I'm using a new process for generating essential agreements in my physical education classes this year. Student voice is a very powerful force in advocating for physical education's rightful place in a school's curriculum. So, as a starting point last week I asked my students the following question:
For a few minutes I discussed with them what is happening with PE classes in some schools around the world. That PE time is being cut and in some drastic cases, cut from the curriculum entirely. Although our school, Nanjing International School, would never do this, I asked my students to imagine that PE was being cut in order for them to empathize with students around the world who are losing PE time.

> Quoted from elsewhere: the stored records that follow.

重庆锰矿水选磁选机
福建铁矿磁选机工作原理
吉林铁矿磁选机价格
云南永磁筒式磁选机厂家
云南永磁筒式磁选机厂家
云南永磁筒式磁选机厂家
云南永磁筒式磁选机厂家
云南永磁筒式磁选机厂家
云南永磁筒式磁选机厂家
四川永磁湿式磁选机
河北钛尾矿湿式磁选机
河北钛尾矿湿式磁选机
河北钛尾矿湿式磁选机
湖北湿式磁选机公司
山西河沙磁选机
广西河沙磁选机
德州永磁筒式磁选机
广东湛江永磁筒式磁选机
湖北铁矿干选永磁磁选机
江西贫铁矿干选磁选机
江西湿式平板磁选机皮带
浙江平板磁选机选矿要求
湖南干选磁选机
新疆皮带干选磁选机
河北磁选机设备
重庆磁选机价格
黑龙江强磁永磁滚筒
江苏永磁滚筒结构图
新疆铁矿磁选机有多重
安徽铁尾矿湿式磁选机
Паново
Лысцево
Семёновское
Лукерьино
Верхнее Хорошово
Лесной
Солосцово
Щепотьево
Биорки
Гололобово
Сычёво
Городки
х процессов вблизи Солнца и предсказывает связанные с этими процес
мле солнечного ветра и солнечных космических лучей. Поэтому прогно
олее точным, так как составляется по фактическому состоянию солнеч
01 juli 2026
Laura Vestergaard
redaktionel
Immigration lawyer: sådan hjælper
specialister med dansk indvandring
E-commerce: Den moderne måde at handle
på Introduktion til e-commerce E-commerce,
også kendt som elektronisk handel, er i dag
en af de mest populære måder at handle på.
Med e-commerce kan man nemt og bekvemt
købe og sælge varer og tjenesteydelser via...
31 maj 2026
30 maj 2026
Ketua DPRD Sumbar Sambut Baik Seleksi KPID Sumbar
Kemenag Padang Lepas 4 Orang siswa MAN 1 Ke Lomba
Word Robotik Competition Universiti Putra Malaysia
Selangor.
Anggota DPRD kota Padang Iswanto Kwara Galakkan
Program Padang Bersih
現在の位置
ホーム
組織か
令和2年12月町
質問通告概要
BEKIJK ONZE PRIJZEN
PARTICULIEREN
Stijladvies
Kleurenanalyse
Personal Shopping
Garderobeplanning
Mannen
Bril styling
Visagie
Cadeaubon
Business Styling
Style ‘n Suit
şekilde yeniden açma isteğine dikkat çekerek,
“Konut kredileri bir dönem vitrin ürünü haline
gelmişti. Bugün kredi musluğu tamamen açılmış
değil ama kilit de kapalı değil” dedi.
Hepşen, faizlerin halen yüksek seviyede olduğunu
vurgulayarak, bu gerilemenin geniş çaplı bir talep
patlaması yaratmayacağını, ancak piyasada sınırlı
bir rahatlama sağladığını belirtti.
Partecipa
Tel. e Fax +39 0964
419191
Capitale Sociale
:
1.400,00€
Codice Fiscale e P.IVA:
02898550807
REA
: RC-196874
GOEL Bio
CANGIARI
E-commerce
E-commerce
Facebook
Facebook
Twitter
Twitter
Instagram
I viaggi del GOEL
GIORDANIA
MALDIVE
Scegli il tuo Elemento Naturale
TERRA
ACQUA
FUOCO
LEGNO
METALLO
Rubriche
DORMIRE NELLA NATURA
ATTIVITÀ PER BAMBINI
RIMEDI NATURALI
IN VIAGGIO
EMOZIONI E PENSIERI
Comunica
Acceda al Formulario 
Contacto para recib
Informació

I set them off on a 'walk & talk' and had them come up with strong reasons why PE should be an important part of their school experience. I had yellow sticky notes ready to go and they were then asked to write their ideas down and post them around the driving question in the visual that you see above.
After collecting all of their ideas and looking through them, I was able to nail down several key ideas about why PE is important. I then used these key ideas to create the following visual. All ideas came from the students. In some cases I had to clarify what the student was trying to say and help them re-write their ideas to help it make better sense.

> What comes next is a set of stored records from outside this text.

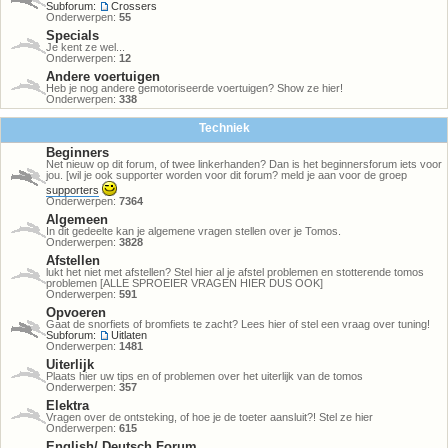
Subforum:
Crossers
Onderwerpen:
55
Specials
Je kent ze wel...
Onderwerpen:
12
Andere voertuigen
Heb je nog andere gemotoriseerde voertuigen? Show ze hier!
Onderwerpen:
338
Techniek
Beginners
Net nieuw op dit forum, of twee linkerhanden? Dan is het beginnersforum iets voor
jou. [wil je ook supporter worden voor dit forum? meld je aan voor de groep
supporters
Onderwerpen:
7364
Algemeen
In dit gedeelte kan je algemene vragen stellen over je Tomos.
Onderwerpen:
3828
Afstellen
lukt het niet met afstellen? Stel hier al je afstel problemen en stotterende tomos
problemen [ALLE SPROEIER VRAGEN HIER DUS OOK]
Onderwerpen:
591
Opvoeren
Gaat de snorfiets of bromfiets te zacht? Lees hier of stel een vraag over tuning!
Subforum:
Uitlaten
Onderwerpen:
1481
Uiterlijk
Plaats hier uw tips en of problemen over het uiterlijk van de tomos
Onderwerpen:
357
Elektra
Vragen over de ontsteking, of hoe je de toeter aansluit?! Stel ze hier
Onderwerpen:
615
English/ Deutsch Forum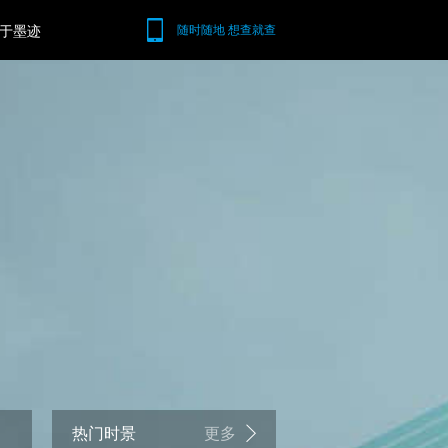
于墨迹
随时随地 想查就查
热门时景
更多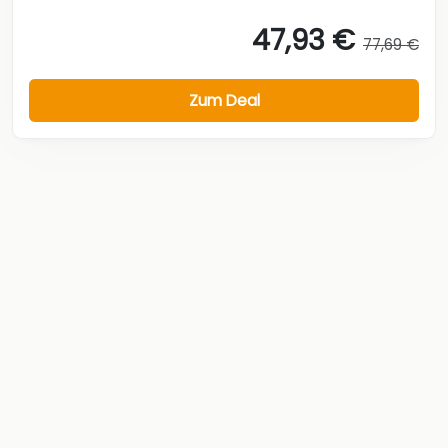
47,93 €
77,69 €
Zum Deal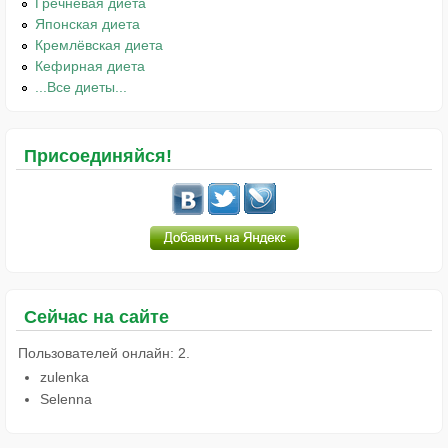
Гречневая диета
Японская диета
Кремлёвская диета
Кефирная диета
...Все диеты...
Присоединяйся!
Сейчас на сайте
Пользователей онлайн: 2.
zulenka
Selenna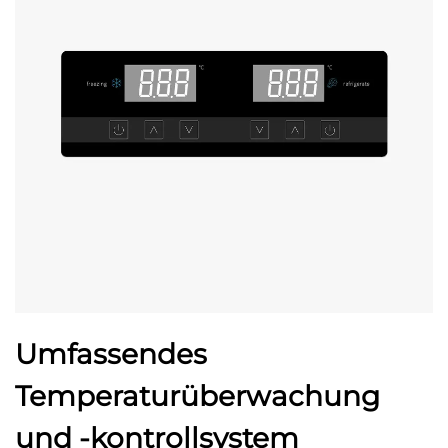
Umfassendes
Temperaturüberwachung
und -kontrollsystem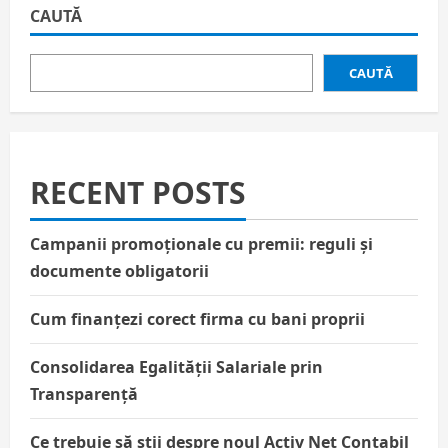
CAUTĂ
CAUTĂ
RECENT POSTS
Campanii promoționale cu premii: reguli și
documente obligatorii
Cum finanțezi corect firma cu bani proprii
Consolidarea Egalității Salariale prin
Transparență
Ce trebuie să știi despre noul Activ Net Contabil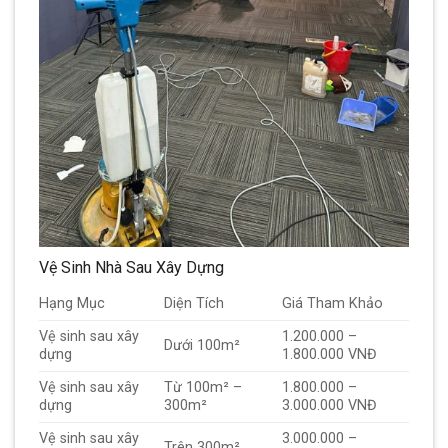
Vệ Sinh Nhà Sau Xây Dựng
Hạng Mục
Diện Tích
Giá Tham Khảo
Vệ sinh sau xây
1.200.000 –
Dưới 100m²
dựng
1.800.000 VNĐ
Vệ sinh sau xây
Từ 100m² –
1.800.000 –
dựng
300m²
3.000.000 VNĐ
Vệ sinh sau xây
3.000.000 –
Trên 300m²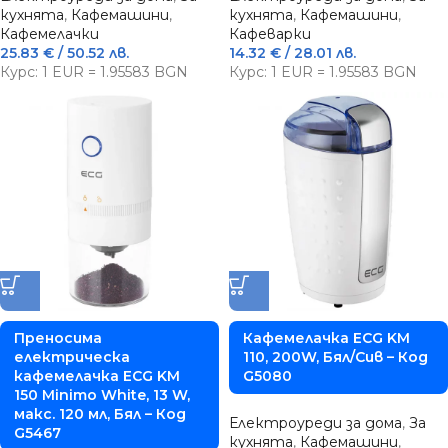
кухнята
,
Кафемашини
,
кухнята
,
Кафемашини
,
Кафемелачки
Кафеварки
25.83
€
/ 50.52 лв.
14.32
€
/ 28.01 лв.
Курс: 1 EUR = 1.95583 BGN
Курс: 1 EUR = 1.95583 BGN
Преносима
Кафемелачка ECG KM
електрическа
110, 200W, Бял/Сив – Код
кафемелачка ECG KM
G5080
150 Minimo White, 13 W,
макс. 120 мл, Бял – Код
Електроуреди за дома
,
За
G5467
кухнята
,
Кафемашини
,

I blogged last week about the process I am using to create essential agreements this year. Using the visual of student ideas related to why PE is important, I then asked the students to think about essential agreements that we will put into practice in PE for the rest of the school year. I set them off on a 'walk & talk' to discuss their ideas. One pair of students actually decided to park themselves in front of the visual to discuss their ideas which was great to see.

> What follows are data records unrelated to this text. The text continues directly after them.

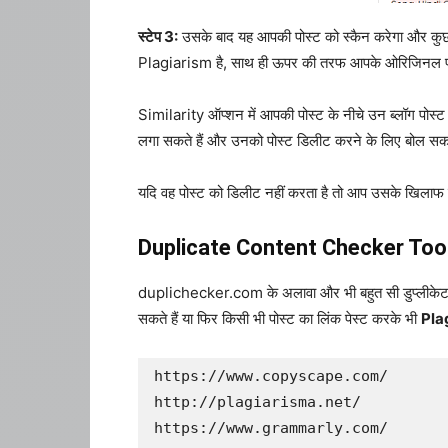
स्टेप 3:
उसके बाद यह आपकी पोस्ट को स्कैन करेगा और कुछ
Plagiarism है, साथ ही ऊपर की तरफ आपके ओरिजिनल पोस्ट
Similarity ऑप्शन में आपकी पोस्ट के नीचे उन ब्लॉग पोस्ट
लगा सकते हैं और उनको पोस्ट डिलीट करने के लिए बोल सकत
यदि वह पोस्ट को डिलीट नहीं करता है तो आप उसके खिलाफ
Duplicate Content Checker Too
duplichecker.com के अलावा और भी बहुत सी डुप्लीकेट कंटे
सकते हैं या फिर किसी भी पोस्ट का लिंक पेस्ट करके भी
Pla
https://www.copyscape.com/

http://plagiarisma.net/

https://www.grammarly.com/
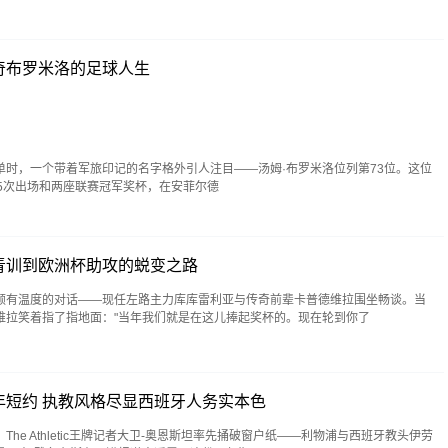
奇布罗米洛的足球人生
，一个带着军旅印记的名字格外引人注目——汤姆·布罗米洛位列第73位。这位
5次出场和两座联赛冠军奖杯，在安菲尔德
青训到欧洲杯助攻的蜕变之路
颇有温度的对话——现任左路主力库库雷利亚与传奇前辈卡普德维拉围坐畅谈。当
维拉笑着指了指地面："当年我们就是在这儿捧起奖杯的。现在轮到你了
年短约 执教风格尽显西班牙人务实本色
he Athletic王牌记者大卫-奥恩斯坦率先捅破窗户纸——利物浦与西班牙教头伊劳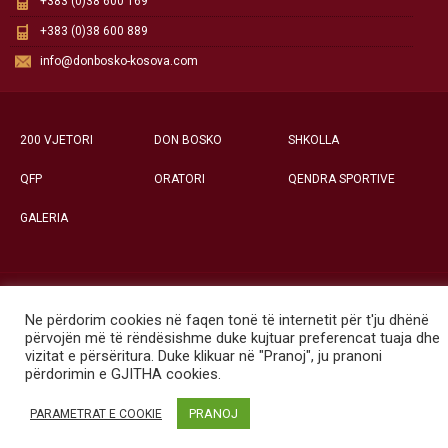
+383 (0)38 600 169
+383 (0)38 600 889
info@donbosko-kosova.com
200 VJETORI
DON BOSKO
SHKOLLA
QFP
ORATORI
QENDRA SPORTIVE
GALERIA
Të gjitha të drejtat e rezervuara ©
Ne përdorim cookies në faqen tonë të internetit për t'ju dhënë
Qendra Social-Edukative «Don Bosko» - Prishtinë
përvojën më të rëndësishme duke kujtuar preferencat tuaja dhe
vizitat e përsëritura. Duke klikuar në "Pranoj", ju pranoni
përdorimin e GJITHA cookies.
PRANOJ
PARAMETRAT E COOKIE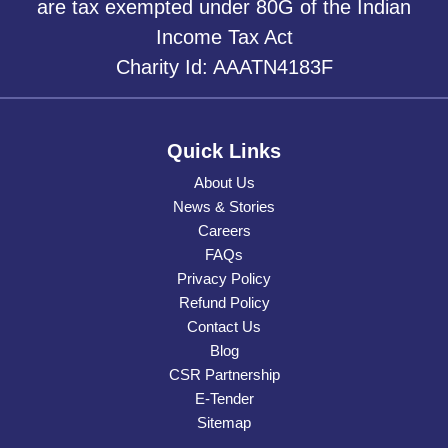
are tax exempted under 80G of the Indian
Income Tax Act
Charity Id: AAATN4183F
Quick Links
About Us
News & Stories
Careers
FAQs
Privacy Policy
Refund Policy
Contact Us
Blog
CSR Partnership
E-Tender
Sitemap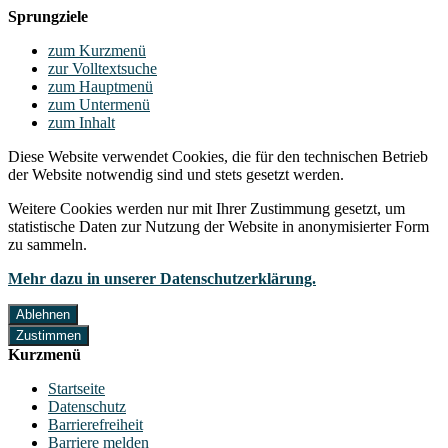
Sprungziele
zum Kurzmenü
zur Volltextsuche
zum Hauptmenü
zum Untermenü
zum Inhalt
Diese Website verwendet Cookies, die für den technischen Betrieb
der Website notwendig sind und stets gesetzt werden.
Weitere Cookies werden nur mit Ihrer Zustimmung gesetzt, um
statistische Daten zur Nutzung der Website in anonymisierter Form
zu sammeln.
Mehr dazu in unserer Datenschutzerklärung.
Ablehnen
Zustimmen
Kurzmenü
Startseite
Datenschutz
Barrierefreiheit
Barriere melden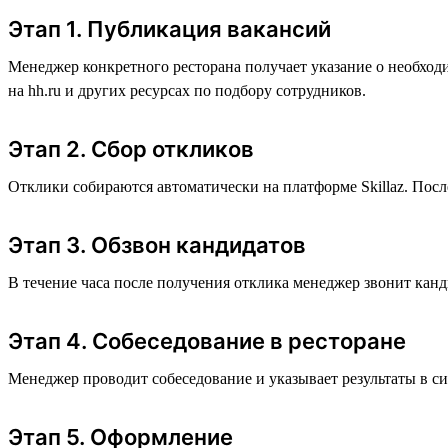
Этап 1. Публикация вакансий
Менеджер конкретного ресторана получает указание о необход
на hh.ru и других ресурсах по подбору сотрудников.
Этап 2. Сбор откликов
Отклики собираются автоматически на платформе Skillaz. По
Этап 3. Обзвон кандидатов
В течение часа после получения отклика менеджер звонит канд
Этап 4. Собеседование в ресторане
Менеджер проводит собеседование и указывает результаты в с
Этап 5. Оформление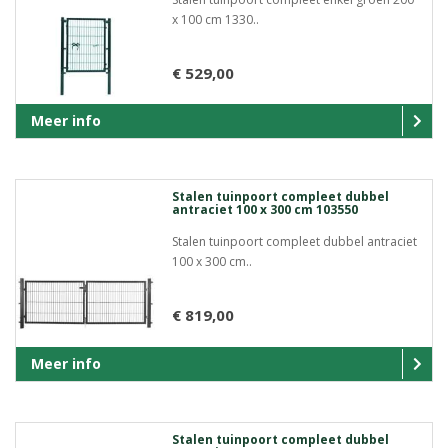
x 100 cm 1330..
€ 529,00
Meer info
Stalen tuinpoort compleet dubbel
antraciet 100 x 300 cm 103550
Stalen tuinpoort compleet dubbel antraciet
100 x 300 cm..
€ 819,00
Meer info
Stalen tuinpoort compleet dubbel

After a few minutes we came together for a whole group discussion about their thoughts and ideas related to the essential agreements. There was a little confusion at first, but once I clarified the task, they were firing ideas at me left and right. We decided to focus on big ideas. Each big idea can easily be broken down to mini-ideas. For example, showing respect can mean many things. Better to have 5 or 6 big ideas rather than 10-12 smaller ideas. My students came up with what they feel to be 5 worthy essential agreements and here they are. It was a cool start to the year using this new format for generating essential agreements in PE. I will repeat the process with each grade level. Each grade level will have their own list of agreements. These visuals are great to hang up on the walls of the gym, especially when it comes to managing students.
Should a student do something questionable that breaks one of the essential agreements, all that is needed to be done is send them over to the visual to reflect on their behavior. In most cases, they will immediately understand which essential agreement was broken and it is easy to have a discussion with them about it. A very non-intrusive and non-threatening student management approach that is done in a respectful way.